Friday, February 25, 2011

Love/Hate Relationship with SAAS

I’m already residing primarily in the cloud, and for the most part, it’s delivered its promises. And this is from a guy that spent some considerable time in the dim, dark past as a bean counter, concerned with proprietary data and endless backups. But the lure of working from any device and letting someone else worry about software updates is strong. It’s a hard enough decision to cloud-base your documents and other files in Google Docs or Dropbox. But choosing a business Human Resources Information System (HRIS) or Learning Management System  (LMS) that you don’t host is much more gut wrenching. And the bigger and more strategic the database is that your trusting to someone else, the bigger the wrench.

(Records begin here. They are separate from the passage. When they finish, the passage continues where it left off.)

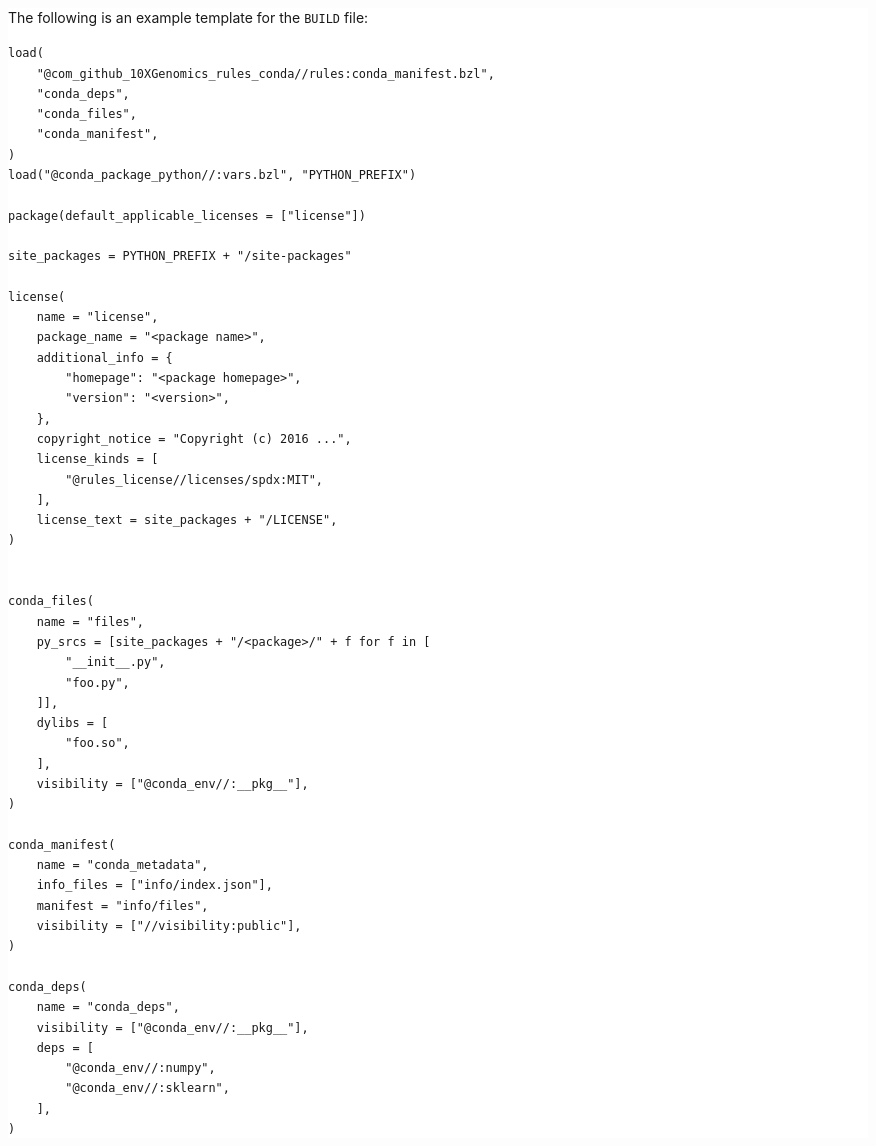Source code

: The following is an example template for the `BUILD` file:

```starlark
load(
    "@com_github_10XGenomics_rules_conda//rules:conda_manifest.bzl",
    "conda_deps",
    "conda_files",
    "conda_manifest",
)
load("@conda_package_python//:vars.bzl", "PYTHON_PREFIX")

package(default_applicable_licenses = ["license"])

site_packages = PYTHON_PREFIX + "/site-packages"

license(
    name = "license",
    package_name = "<package name>",
    additional_info = {
        "homepage": "<package homepage>",
        "version": "<version>",
    },
    copyright_notice = "Copyright (c) 2016 ...",
    license_kinds = [
        "@rules_license//licenses/spdx:MIT",
    ],
    license_text = site_packages + "/LICENSE",
)


conda_files(
    name = "files",
    py_srcs = [site_packages + "/<package>/" + f for f in [
        "__init__.py",
        "foo.py",
    ]],
    dylibs = [
        "foo.so",
    ],
    visibility = ["@conda_env//:__pkg__"],
)

conda_manifest(
    name = "conda_metadata",
    info_files = ["info/index.json"],
    manifest = "info/files",
    visibility = ["//visibility:public"],
)

conda_deps(
    name = "conda_deps",
    visibility = ["@conda_env//:__pkg__"],
    deps = [
        "@conda_env//:numpy",
        "@conda_env//:sklearn",
    ],
)
```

We’ve got two different Software-As-A-Service (SAAS) models currently here in the hospital. Our Ceridian HRIS is a hybrid. The production database is on remote servers, but we host a “replica” that’s refreshed every 30 minutes. This model gives up the major advantage of not requiring our Information Systems department to dedicate hardware and maintenance. On the plus side, we’ve got access to an exact, full, and fairly current copy of the database, so that as long as we’ve got some SQL programming firepower, we can report anything we like. Contrast that with our ResultsOnDemand LMS from SumTotal. It’s completely remote (no replica). Our IS guys don’t have to do anything except keep our internal PC browsers updated and compatible. The downside is in access to the data. SumTotal gives us a complicated, SRSS soution. The SQL report writer (BIDS) lets us mine our data from a nightly refreshed remote database they call a reporting schema. This contains all the data SumTotal THINKS someone might want. With patience, and an adventurous spirit, we have found most of what we need. But the fact is, the visibility in this part of the cloud is limited, and you’re forced to feel your way at times.